Больше ничего и не нужно. Потому что здесь есть нечто другое. Здесь есть вид, которым можно любоваться, только если ты летчик, и который можно выносить, только если ты не страдаешь головокружением. Кажется, что квартира состоит всего лишь из одной очень большой и светлой комнаты. Со стороны балкона — стеклянная стена шириной во всю комнату. Через нее виден весь Фредериксберг, Беллахой и вдали Хойе Гладсаксе. Через нее проникает такой же белый, как если бы мы были на улице, зимний утренний свет. С другой стороны большое окно. Через него за бесконечными рядами крыш видны башни Копенгагена. Стоя высоко над городом, словно в стеклянном колоколе, мы с Эльзой Любинг пытаемся оценить друг друга.

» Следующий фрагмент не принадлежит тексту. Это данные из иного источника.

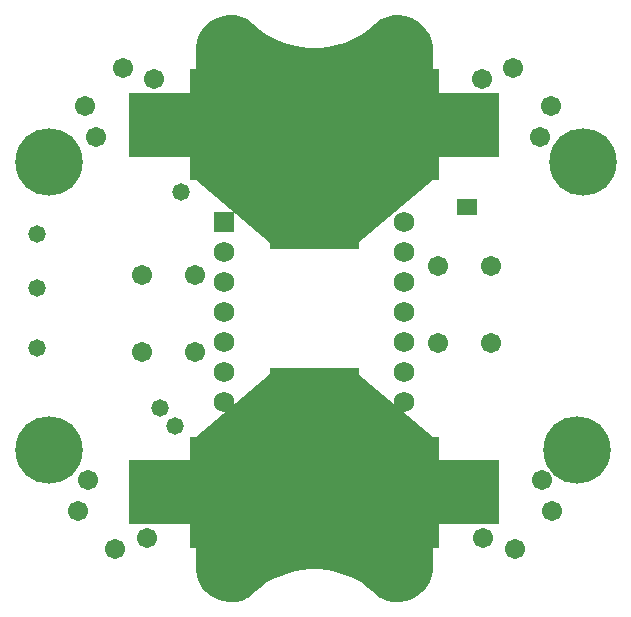
<source format=gbs>
G04*
G04 #@! TF.GenerationSoftware,Altium Limited,Altium Designer,23.9.2 (47)*
G04*
G04 Layer_Color=16711935*
%FSLAX44Y44*%
%MOMM*%
G71*
G04*
G04 #@! TF.SameCoordinates,59006CB8-04EA-46C6-BC13-78CBB85C9A35*
G04*
G04*
G04 #@! TF.FilePolarity,Negative*
G04*
G01*
G75*
%ADD28C,5.7032*%
%ADD29C,1.7032*%
%ADD30R,1.7332X1.7332*%
%ADD31C,1.7332*%
%ADD32C,1.4732*%
%ADD41R,4.2032X4.2032*%
%ADD42R,5.4032X5.4032*%
%ADD43R,0.8382X1.4732*%
G36*
X53250Y148600D02*
Y127100D01*
X6250D01*
Y76100D01*
X53250D01*
Y54600D01*
X58250D01*
Y38600D01*
X58250D01*
Y35914D01*
X59204Y30629D01*
X61082Y25596D01*
X63823Y20978D01*
X67341Y16920D01*
X71525Y13551D01*
X76239Y10978D01*
X81336Y9284D01*
X86653Y8522D01*
X92020Y8717D01*
X97268Y9862D01*
X102229Y11920D01*
X104487Y13374D01*
Y13374D01*
X104487Y13374D01*
X107172Y16049D01*
X112932Y20977D01*
X119159Y25299D01*
X125791Y28970D01*
X132759Y31953D01*
X139993Y34217D01*
X147419Y35739D01*
X154960Y36504D01*
X162540D01*
X170081Y35739D01*
X177507Y34217D01*
X184741Y31953D01*
X191709Y28970D01*
X198341Y25299D01*
X204568Y20977D01*
X210328Y16049D01*
X213013Y13374D01*
D01*
X213013Y13374D01*
X215271Y11920D01*
X220232Y9862D01*
X225480Y8717D01*
X230847Y8522D01*
X236164Y9284D01*
X241261Y10978D01*
X245976Y13551D01*
X250159Y16920D01*
X253677Y20978D01*
X256418Y25596D01*
X258296Y30629D01*
X259250Y35914D01*
Y38600D01*
D01*
X259250D01*
Y54600D01*
X264250D01*
X264250Y54600D01*
Y76100D01*
X311250D01*
Y127100D01*
X264250D01*
Y148600D01*
X264250Y148600D01*
X259250D01*
X196183Y201520D01*
X196250Y201600D01*
Y206600D01*
X121250D01*
X121250Y206600D01*
Y201600D01*
X121317Y201520D01*
X58250Y148600D01*
X53250D01*
D02*
G37*
G36*
X264250Y365750D02*
Y387250D01*
X311250D01*
Y438250D01*
X264250D01*
Y459750D01*
X259250D01*
Y475750D01*
X259250D01*
Y478436D01*
X258296Y483721D01*
X256418Y488754D01*
X253677Y493372D01*
X250159Y497430D01*
X245975Y500799D01*
X241261Y503372D01*
X236164Y505066D01*
X230847Y505828D01*
X225480Y505633D01*
X220232Y504488D01*
X215271Y502430D01*
X213013Y500976D01*
X213013D01*
X213013Y500976D01*
X210328Y498301D01*
X204568Y493372D01*
X198341Y489051D01*
X191709Y485380D01*
X184741Y482397D01*
X177507Y480133D01*
X170081Y478611D01*
X162540Y477846D01*
X154960D01*
X147419Y478611D01*
X139993Y480133D01*
X132759Y482397D01*
X125791Y485380D01*
X119159Y489051D01*
X112932Y493372D01*
X107172Y498301D01*
X104487Y500976D01*
X104487Y500976D01*
X104487Y500976D01*
X102229Y502430D01*
X97268Y504488D01*
X92020Y505633D01*
X86653Y505828D01*
X81336Y505066D01*
X76239Y503372D01*
X71524Y500799D01*
X67341Y497430D01*
X63823Y493372D01*
X61082Y488754D01*
X59204Y483721D01*
X58250Y478436D01*
Y475750D01*
D01*
X58250D01*
Y459750D01*
X53250D01*
X53250Y459750D01*
Y438250D01*
X6250D01*
Y387250D01*
X53250D01*
Y365750D01*
X53250Y365750D01*
X58250D01*
X121317Y312830D01*
X121250Y312750D01*
Y307750D01*
X196250D01*
X196250Y307750D01*
Y312750D01*
X196183Y312830D01*
X259250Y365750D01*
X264250D01*
D02*
G37*
D28*
X386080Y381000D02*
D03*
X381000Y137160D02*
D03*
X-66040D02*
D03*
Y381000D02*
D03*
D29*
X263250Y227850D02*
D03*
X308250D02*
D03*
X263250Y292850D02*
D03*
X308250D02*
D03*
X57700Y285750D02*
D03*
X12700D02*
D03*
X57700Y220750D02*
D03*
X12700D02*
D03*
X23214Y451734D02*
D03*
X-26284Y402236D02*
D03*
X-3303Y460573D02*
D03*
X-35123Y428753D02*
D03*
X-32634Y112114D02*
D03*
X16864Y62616D02*
D03*
X-41473Y85597D02*
D03*
X-9653Y53777D02*
D03*
X301906Y62616D02*
D03*
X351404Y112114D02*
D03*
X328423Y53777D02*
D03*
X360243Y85597D02*
D03*
X350134Y402236D02*
D03*
X300636Y451734D02*
D03*
X358973Y428753D02*
D03*
X327153Y460573D02*
D03*
D30*
X82550Y330200D02*
D03*
D31*
Y304800D02*
D03*
Y279400D02*
D03*
Y254000D02*
D03*
Y228600D02*
D03*
Y203200D02*
D03*
Y177800D02*
D03*
X234950D02*
D03*
Y203200D02*
D03*
Y228600D02*
D03*
Y254000D02*
D03*
Y279400D02*
D03*
Y304800D02*
D03*
Y330200D02*
D03*
D32*
X27940Y172720D02*
D03*
X-76200Y223520D02*
D03*
Y274320D02*
D03*
Y320040D02*
D03*
X40640Y157480D02*
D03*
X45720Y355600D02*
D03*
D41*
X158750Y101600D02*
D03*
X158750Y412750D02*
D03*
D42*
X29250Y101600D02*
D03*
X288250D02*
D03*
X29250Y412750D02*
D03*
X288250D02*
D03*
D43*
X292100Y342900D02*
D03*
X283972D02*
D03*
M02*

</source>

Она предлагает мне вешалку для шубы. Непроизвольно я снимаю и обувь. Что-то в этой комнате говорит мне, что это надо сделать. Мы садимся на стулья с высокими спинками.
— В это время, — говорит она, — я обычно молюсь.
Она говорит это с такой естественностью, как будто речь идет о выполнении комплекса физических упражнений Общества по борьбе с болезнями сердца.
— Так что вы, сами того не зная, выбрали неподходящий момент.
— Я увидела ваше имя в письме и нашла ваш адрес в телефонной книге.
Она снова смотрит на листок бумаги. Потом она снимает узкие, с толстыми стеклами очки для чтения.
— Какая трагедия. Особенно для ребенка. Рядом с ребенком должны быть и мать, и отец. Это одно из практических оснований святости брака.
— Господин Любинг был бы рад это слышать.
Если ее муж умер, я никого не оскорбляю такой формулировкой. Если же он жив, это изящный комплимент.
— Господина Любинга не существует, — говорит она. — Я Христова невеста.
Она говорит это одновременно серьезно и кокетливо, как будто они поженились несколько лет назад, брак их удачен и обещает быть таким и в будущем.
— Но это не означает, что я не считаю священной любовь между мужчиной и женщиной. Хотя она всего лишь этап пути. Этап, который я позволила себе пропустить, если так можно выразиться.
В ее взгляде сквозит нечто похожее на лукавый юмор.